● TU TAREA: Según el texto dado, ¿cómo entró a Sonora Frederick A. Ober, autor de "Travels in México and life among the mexicans"?

● TEXTO DADO:
────

En Magdalena, la fe de los devotos de San Francisco le resulta pasmosa. Personas que se aproximan de rodillas a lo que para él es solo un objeto de trapos, madera y pintura. El tintineo permanente de monedas como única constante. Él preguntando por el destino de dicha ofrenda obteniendo lo que para entonces ya cataloga como la “inusual e insatisfactoria” respuesta de los sonorenses a sus inquietudes “quién sabe”.


Travels in México and life among the mexicans (Frederick A. Ober, 1884)



Este nortemericano no ingresó a Sonora vía barco o bestias de carga, sino en el prácticamente recién estrenado sistema ferroviario. Precisamente, además de la historia y la gente de México, le interesaba documentar el desarrollo que el país estaba teniendo gracias al “capital americano invertido en la construcción del tren y la explotación de minas”.

────

● SECCIÓN DE DATOS:
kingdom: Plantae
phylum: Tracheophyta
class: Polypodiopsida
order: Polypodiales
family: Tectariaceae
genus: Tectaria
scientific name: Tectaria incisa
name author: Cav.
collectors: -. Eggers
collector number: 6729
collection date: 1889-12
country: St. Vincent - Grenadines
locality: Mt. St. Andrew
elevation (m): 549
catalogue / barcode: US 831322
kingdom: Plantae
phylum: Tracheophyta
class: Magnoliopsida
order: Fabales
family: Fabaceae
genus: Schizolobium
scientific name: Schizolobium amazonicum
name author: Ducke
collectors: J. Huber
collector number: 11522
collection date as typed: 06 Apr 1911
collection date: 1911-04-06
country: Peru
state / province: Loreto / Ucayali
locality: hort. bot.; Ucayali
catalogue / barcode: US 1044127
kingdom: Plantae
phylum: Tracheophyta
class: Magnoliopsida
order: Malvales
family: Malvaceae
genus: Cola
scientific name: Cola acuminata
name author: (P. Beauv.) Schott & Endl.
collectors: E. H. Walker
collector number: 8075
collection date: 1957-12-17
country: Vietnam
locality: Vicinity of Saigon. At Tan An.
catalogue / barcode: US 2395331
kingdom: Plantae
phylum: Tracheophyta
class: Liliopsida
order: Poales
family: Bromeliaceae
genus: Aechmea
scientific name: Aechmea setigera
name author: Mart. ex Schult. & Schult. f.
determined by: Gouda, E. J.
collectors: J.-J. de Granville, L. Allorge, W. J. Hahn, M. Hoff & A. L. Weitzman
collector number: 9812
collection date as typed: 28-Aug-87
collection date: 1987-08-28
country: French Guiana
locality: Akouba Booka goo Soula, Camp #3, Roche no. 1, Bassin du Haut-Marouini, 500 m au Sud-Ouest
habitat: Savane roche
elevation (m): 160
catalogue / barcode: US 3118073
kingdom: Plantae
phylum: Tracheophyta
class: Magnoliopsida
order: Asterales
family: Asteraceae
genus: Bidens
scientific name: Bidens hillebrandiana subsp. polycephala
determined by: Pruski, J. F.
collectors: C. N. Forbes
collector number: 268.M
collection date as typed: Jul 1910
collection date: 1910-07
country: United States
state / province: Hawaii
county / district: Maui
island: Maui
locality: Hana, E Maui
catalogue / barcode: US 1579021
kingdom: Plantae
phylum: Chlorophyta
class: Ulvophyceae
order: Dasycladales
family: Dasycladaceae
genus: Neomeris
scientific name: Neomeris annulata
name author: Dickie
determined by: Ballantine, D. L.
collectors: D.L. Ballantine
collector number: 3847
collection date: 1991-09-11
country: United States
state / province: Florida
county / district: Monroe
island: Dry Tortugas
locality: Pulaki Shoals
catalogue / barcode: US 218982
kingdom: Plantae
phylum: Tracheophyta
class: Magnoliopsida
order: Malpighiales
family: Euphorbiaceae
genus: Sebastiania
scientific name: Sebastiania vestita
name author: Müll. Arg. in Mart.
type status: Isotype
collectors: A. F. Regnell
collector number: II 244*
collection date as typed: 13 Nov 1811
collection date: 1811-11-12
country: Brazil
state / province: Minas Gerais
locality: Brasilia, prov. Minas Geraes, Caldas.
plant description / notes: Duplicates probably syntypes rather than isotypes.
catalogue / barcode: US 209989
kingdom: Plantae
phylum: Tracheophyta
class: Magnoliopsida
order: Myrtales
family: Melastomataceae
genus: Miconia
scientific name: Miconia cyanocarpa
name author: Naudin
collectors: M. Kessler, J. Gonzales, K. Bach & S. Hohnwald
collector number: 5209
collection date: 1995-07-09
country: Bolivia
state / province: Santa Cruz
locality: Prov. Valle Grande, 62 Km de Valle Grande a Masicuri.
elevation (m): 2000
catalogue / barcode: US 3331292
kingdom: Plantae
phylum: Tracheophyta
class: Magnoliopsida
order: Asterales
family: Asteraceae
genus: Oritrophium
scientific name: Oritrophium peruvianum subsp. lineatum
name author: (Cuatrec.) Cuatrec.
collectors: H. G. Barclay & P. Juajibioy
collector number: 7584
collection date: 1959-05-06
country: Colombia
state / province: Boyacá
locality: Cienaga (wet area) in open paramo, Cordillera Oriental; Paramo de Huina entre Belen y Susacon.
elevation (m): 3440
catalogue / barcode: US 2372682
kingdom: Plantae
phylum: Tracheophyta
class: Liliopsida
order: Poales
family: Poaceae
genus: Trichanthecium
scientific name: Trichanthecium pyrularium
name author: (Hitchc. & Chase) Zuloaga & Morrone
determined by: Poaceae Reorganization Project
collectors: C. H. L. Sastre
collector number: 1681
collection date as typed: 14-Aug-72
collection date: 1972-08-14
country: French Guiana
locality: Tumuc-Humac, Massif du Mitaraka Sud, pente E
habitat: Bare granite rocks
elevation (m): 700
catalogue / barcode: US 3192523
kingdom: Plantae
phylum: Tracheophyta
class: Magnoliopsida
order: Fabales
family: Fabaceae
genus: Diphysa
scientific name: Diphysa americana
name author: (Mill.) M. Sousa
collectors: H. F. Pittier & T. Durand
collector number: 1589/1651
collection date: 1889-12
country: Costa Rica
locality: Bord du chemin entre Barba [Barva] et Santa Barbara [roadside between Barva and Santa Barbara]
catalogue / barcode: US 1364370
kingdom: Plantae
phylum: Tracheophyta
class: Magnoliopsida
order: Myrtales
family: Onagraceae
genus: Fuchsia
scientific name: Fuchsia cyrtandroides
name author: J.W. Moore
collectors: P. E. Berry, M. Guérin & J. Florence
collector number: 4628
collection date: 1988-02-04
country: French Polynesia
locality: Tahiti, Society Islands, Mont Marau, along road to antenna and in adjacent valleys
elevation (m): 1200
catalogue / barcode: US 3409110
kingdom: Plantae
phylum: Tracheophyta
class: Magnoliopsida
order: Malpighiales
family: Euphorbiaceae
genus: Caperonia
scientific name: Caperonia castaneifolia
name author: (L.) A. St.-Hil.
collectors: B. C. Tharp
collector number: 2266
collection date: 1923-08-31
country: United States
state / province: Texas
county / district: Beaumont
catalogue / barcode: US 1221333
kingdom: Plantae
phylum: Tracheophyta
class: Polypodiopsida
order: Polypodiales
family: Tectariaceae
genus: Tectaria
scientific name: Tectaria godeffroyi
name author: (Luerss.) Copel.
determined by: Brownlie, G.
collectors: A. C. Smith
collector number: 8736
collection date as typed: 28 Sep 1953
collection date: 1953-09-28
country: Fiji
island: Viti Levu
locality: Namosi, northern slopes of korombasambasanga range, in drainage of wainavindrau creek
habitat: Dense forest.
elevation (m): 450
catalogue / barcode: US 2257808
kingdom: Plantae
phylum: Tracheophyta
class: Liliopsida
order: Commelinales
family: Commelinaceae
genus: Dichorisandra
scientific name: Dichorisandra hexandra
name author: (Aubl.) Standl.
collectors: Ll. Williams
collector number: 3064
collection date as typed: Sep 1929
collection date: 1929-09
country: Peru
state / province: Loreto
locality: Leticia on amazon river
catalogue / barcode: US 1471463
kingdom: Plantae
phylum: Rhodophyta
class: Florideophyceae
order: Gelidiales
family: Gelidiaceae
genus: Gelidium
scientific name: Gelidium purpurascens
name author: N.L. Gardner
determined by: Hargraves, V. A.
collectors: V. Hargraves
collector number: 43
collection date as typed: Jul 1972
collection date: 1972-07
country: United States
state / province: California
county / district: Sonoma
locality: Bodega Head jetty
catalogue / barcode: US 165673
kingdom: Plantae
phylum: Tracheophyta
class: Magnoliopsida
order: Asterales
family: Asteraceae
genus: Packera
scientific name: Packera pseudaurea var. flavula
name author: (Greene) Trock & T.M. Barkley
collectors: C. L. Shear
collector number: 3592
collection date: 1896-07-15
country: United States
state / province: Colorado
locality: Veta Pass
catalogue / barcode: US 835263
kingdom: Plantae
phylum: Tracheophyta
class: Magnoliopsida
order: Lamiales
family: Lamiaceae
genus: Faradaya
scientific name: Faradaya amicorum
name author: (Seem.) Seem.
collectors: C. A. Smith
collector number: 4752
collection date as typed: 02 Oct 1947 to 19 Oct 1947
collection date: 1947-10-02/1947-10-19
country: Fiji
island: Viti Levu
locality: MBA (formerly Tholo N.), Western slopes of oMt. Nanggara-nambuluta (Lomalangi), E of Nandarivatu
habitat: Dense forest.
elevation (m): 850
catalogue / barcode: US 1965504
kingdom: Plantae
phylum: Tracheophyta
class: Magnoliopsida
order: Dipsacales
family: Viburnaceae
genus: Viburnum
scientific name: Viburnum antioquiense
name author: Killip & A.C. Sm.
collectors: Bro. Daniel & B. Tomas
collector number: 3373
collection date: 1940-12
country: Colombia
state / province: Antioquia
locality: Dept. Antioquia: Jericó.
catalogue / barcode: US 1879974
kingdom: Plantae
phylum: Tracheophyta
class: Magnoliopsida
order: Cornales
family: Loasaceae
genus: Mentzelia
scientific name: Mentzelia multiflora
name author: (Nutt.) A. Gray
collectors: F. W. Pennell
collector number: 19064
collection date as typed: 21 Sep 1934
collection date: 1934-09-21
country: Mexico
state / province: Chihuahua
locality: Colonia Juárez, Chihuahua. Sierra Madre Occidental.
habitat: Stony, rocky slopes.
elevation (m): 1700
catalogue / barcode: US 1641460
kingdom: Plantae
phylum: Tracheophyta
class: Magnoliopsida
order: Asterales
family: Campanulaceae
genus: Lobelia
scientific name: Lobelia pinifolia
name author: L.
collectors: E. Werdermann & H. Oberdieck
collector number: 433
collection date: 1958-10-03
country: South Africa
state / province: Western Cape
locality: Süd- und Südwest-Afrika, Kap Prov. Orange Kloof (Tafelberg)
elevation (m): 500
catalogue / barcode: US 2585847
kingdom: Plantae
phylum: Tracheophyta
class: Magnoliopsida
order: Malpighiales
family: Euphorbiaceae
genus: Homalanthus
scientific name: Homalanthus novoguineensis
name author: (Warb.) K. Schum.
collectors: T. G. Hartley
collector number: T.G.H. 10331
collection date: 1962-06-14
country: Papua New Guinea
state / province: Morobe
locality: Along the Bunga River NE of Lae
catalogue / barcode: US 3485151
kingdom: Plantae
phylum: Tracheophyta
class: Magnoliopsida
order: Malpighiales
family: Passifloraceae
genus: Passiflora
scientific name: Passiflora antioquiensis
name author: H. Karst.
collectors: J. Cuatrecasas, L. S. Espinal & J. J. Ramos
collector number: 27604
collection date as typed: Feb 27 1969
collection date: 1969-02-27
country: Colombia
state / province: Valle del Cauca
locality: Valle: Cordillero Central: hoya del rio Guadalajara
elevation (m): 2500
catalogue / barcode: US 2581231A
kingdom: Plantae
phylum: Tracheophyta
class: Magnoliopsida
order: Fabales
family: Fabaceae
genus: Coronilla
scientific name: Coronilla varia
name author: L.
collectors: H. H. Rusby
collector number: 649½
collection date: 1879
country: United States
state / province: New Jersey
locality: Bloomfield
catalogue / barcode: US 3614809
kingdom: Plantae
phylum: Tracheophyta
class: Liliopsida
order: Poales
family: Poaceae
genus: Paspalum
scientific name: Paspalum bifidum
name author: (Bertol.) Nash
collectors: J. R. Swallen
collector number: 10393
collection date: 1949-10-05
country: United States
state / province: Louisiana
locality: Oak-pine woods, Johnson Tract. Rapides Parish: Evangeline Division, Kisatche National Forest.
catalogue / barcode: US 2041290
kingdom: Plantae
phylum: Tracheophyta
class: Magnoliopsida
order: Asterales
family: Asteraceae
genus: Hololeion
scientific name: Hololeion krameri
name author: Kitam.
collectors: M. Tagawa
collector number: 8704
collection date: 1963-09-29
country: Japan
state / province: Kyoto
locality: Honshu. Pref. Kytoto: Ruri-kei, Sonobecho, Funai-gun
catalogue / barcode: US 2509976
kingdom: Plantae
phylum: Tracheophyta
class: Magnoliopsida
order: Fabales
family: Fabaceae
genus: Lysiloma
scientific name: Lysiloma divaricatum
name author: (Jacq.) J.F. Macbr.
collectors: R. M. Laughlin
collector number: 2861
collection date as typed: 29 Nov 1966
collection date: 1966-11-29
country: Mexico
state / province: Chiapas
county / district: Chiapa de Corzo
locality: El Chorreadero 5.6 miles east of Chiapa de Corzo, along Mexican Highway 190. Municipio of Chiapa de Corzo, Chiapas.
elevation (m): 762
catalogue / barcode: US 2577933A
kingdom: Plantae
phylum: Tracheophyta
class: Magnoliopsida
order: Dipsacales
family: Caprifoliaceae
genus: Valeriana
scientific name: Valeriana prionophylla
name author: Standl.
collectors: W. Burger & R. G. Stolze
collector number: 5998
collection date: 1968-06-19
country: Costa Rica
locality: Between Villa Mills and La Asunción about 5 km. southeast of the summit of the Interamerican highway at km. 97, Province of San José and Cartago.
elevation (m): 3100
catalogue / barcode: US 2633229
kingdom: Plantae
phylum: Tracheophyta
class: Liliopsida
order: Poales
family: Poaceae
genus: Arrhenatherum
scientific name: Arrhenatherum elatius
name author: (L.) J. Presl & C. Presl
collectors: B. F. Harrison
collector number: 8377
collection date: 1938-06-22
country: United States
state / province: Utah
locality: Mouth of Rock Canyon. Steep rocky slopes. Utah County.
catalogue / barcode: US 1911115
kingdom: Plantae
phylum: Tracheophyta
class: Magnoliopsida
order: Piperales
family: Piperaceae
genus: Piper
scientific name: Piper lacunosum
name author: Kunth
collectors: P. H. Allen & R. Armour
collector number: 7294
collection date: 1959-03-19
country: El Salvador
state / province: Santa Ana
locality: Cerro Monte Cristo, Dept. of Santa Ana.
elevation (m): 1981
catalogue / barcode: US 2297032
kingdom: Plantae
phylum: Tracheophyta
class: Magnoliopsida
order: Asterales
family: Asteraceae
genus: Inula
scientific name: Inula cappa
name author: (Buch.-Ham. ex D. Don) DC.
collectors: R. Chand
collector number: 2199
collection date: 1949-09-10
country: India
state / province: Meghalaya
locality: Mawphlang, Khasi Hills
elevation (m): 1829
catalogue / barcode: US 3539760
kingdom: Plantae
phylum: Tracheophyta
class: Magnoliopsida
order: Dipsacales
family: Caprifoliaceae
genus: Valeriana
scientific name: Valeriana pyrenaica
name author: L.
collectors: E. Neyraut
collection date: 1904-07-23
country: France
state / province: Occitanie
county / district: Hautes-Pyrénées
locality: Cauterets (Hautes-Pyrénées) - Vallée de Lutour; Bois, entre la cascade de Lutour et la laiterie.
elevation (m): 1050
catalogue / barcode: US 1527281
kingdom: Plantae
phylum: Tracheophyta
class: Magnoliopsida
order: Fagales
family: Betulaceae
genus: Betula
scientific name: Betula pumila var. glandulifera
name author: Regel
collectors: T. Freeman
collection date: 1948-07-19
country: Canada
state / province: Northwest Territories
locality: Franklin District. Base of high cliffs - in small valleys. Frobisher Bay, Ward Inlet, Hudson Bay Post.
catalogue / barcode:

────

● RESPUESTA: Entró en el sistema ferroviario, que estaba prácticamente recién estrenado, y no en barco ni en bestias de carga.